» STUDY TEXT:
Psalm 1 gives us a great picture of a way we should view following God’s commands. Psalm 1:1-2 says:

Blessed is the one who does not walk in step with the wicked or stand in the way that sinners take or sit in the company of mockers, but whose delight is in the law of the Lord, and who meditates on his law day and night.

Blessing speaks to favor, protection, all the good things. These verses share that those who do what is right leads to blessing, but to walk in wickedness and sinful lifestyle, influenced by unrighteousness will lead to the opposite! The one who delights in the law of the Lord, who meditates on God’s Word and the commands he has set in place for us to follow, will be blessed. The next verses give us a great mental picture of what this looks like, Psalm 1:3-4:

That person is like a tree planted by streams of water, which yields its fruit in season and whose leaf does not wither—whatever they do prospers. Not so the wicked! They are like chaff that the wind blows away.

The blessed person who delights in doing what is right is depicted as a fruitful tree - speaking to strength, life, stability, provision and goodness. But the person who walks in the step with the wicked is like a chaff, the outer shell (husk) that must be removed to get the valuable kernels of grain inside — easily tossed by the wind, tossed away, crushed — picture of faithless life that drifts without direction. 

This picture gives us a good perspective to have on how to view keeping God’s commands. How should we view the commands of the Bible? Know that obeying God is for your benefit. It leads to blessing, it leads to strength, life, provision, etc. God doesn’t have commands in place for the sake of given us a to-do/to-don’t list. Beyond the fact that it is honoring, worshipful, and respectful for us to obey our Heavenly Father (please read: that should be a driving motivator to obey!), following God’s commands is legitimately beneficial to your life!

» INPUT DATA:
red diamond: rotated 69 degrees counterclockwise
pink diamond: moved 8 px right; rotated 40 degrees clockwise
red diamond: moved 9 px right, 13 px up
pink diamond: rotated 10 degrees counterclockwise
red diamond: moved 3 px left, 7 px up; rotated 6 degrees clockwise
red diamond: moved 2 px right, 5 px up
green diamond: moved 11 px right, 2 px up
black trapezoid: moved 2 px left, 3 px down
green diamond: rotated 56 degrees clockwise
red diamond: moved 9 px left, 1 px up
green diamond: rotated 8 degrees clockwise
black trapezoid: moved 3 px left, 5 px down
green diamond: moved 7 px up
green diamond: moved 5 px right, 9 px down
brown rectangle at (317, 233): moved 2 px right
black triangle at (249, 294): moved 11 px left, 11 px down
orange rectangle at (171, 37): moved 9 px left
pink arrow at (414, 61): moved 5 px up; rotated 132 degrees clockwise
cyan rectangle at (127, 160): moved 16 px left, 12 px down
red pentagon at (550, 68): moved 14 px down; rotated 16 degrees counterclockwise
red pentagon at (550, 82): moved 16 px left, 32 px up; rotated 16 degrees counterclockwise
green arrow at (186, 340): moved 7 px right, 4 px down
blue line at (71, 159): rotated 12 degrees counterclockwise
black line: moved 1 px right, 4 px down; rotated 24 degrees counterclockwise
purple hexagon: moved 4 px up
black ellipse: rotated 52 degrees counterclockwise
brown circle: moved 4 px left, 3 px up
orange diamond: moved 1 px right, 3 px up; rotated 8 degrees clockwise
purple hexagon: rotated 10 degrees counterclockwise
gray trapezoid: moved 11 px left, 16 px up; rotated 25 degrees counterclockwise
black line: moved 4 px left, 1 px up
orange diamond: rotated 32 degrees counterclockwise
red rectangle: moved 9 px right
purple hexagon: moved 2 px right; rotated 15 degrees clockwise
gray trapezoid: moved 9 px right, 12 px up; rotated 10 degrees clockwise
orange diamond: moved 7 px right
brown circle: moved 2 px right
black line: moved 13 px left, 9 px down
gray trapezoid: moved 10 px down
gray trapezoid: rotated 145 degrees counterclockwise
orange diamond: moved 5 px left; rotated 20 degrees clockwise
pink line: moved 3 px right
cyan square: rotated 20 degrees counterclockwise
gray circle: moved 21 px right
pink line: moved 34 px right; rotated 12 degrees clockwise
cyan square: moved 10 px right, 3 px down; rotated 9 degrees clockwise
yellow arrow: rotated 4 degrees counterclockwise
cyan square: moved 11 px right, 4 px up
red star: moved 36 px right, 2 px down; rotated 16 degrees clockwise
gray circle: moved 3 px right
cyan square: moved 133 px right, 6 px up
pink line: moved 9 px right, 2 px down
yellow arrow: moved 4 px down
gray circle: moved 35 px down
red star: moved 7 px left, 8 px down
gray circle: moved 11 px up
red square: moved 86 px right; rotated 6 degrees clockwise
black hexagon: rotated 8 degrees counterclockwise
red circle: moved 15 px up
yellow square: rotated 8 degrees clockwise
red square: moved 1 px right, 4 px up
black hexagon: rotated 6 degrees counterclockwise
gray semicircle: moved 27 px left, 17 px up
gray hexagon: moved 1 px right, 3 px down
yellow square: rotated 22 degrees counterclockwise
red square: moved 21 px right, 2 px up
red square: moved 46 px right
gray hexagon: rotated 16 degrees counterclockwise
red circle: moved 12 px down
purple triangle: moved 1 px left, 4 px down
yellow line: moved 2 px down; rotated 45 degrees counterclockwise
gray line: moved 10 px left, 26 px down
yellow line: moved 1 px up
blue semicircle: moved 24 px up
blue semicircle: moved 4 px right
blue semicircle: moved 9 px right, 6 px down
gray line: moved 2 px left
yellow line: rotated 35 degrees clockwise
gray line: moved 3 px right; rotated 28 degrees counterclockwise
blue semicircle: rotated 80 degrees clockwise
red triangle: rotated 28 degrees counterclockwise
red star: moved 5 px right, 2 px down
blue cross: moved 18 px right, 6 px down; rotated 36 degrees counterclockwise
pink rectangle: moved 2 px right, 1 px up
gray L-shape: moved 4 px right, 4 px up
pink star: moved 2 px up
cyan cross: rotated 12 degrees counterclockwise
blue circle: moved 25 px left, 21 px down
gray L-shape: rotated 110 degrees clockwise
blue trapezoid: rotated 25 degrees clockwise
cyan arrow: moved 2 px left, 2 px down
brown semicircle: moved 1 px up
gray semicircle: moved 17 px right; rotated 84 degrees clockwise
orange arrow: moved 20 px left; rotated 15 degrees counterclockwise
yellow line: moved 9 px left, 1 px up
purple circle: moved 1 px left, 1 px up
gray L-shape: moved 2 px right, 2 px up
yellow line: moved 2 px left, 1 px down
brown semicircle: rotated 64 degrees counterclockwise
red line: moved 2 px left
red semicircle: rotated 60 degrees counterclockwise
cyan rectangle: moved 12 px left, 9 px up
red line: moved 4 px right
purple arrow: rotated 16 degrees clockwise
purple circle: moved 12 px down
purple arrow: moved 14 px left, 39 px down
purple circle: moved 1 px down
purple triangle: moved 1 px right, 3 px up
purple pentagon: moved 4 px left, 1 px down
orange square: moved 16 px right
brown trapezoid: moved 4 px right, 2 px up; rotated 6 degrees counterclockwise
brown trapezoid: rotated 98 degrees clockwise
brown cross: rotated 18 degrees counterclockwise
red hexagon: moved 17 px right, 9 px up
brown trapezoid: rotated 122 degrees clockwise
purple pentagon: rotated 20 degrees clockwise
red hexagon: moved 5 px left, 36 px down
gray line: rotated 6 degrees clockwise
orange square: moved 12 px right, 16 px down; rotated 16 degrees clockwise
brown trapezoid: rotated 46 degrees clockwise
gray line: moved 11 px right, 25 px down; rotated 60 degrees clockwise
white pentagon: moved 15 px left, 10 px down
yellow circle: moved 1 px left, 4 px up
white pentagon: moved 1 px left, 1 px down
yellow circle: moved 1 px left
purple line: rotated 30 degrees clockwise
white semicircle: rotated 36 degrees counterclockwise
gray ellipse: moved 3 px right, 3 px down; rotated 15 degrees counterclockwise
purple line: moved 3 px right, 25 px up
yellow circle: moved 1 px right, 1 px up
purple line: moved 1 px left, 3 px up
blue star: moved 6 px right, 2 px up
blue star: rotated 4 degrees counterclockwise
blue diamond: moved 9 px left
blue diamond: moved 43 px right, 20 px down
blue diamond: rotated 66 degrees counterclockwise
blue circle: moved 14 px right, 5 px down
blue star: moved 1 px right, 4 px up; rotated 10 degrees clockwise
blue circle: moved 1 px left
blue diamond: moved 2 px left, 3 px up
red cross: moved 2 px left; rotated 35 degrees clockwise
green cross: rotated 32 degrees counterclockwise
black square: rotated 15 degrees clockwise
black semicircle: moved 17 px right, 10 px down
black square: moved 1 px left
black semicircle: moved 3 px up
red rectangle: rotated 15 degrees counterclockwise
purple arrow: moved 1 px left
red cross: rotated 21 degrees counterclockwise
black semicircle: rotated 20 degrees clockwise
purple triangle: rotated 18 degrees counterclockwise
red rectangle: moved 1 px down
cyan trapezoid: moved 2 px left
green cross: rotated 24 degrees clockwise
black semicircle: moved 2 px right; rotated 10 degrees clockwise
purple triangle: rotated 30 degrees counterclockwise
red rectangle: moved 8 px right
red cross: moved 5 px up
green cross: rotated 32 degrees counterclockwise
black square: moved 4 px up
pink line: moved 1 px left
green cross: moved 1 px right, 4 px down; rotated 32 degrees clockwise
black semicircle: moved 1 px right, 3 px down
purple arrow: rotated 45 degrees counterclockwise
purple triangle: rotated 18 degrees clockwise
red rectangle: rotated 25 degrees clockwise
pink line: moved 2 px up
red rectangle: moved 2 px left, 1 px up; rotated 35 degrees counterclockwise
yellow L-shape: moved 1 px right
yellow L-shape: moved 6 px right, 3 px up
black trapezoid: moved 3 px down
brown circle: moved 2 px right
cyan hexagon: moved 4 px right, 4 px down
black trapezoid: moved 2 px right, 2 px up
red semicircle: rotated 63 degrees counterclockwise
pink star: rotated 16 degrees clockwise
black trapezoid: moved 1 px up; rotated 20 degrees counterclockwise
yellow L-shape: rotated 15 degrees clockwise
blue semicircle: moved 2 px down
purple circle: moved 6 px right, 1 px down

» TASKS:
A. In the text on Psalm 1, what is the person who walks in step with the wicked compared to?
B. Continue the text on Psalm 1 from the point where it ends.

» SET OF ANSWERS:
A. Chaff that the wind blows away.

B.
Think through this example with me: what does the Bible say about words? We should use them to build each other up, speak in love, speak in truth, do not slander, don’t lie, don’t gossip, etc. (Ephesians 4:29, Colossians 3:8, 4:6, 1 Thess. 5:11, to name a few). These are some commands on how we should/shouldn’t use words. Now in your life, if you regularly speak in love, truth, and encourage people up - how would that impact your relationships? That would result in good things - people will look to you as a loving, kind person and will result in you even receiving a lot of love and positive encouraging words back. But if you were constantly lying, gossiping about other people, slandering others — how would that impact your life and relationships? People will view you negatively, people will talk bad about you, gossip about you, etc… See how following these commands directly result in a better life for you! 

The commands God has in place are for your benefit, not just a cold rule book of things we have to do and don’t do. There are commands that are difficult to do, and we’ll struggle with them because we’re human… But the better we honor and respect God by keeping His commands, the greater our life will be.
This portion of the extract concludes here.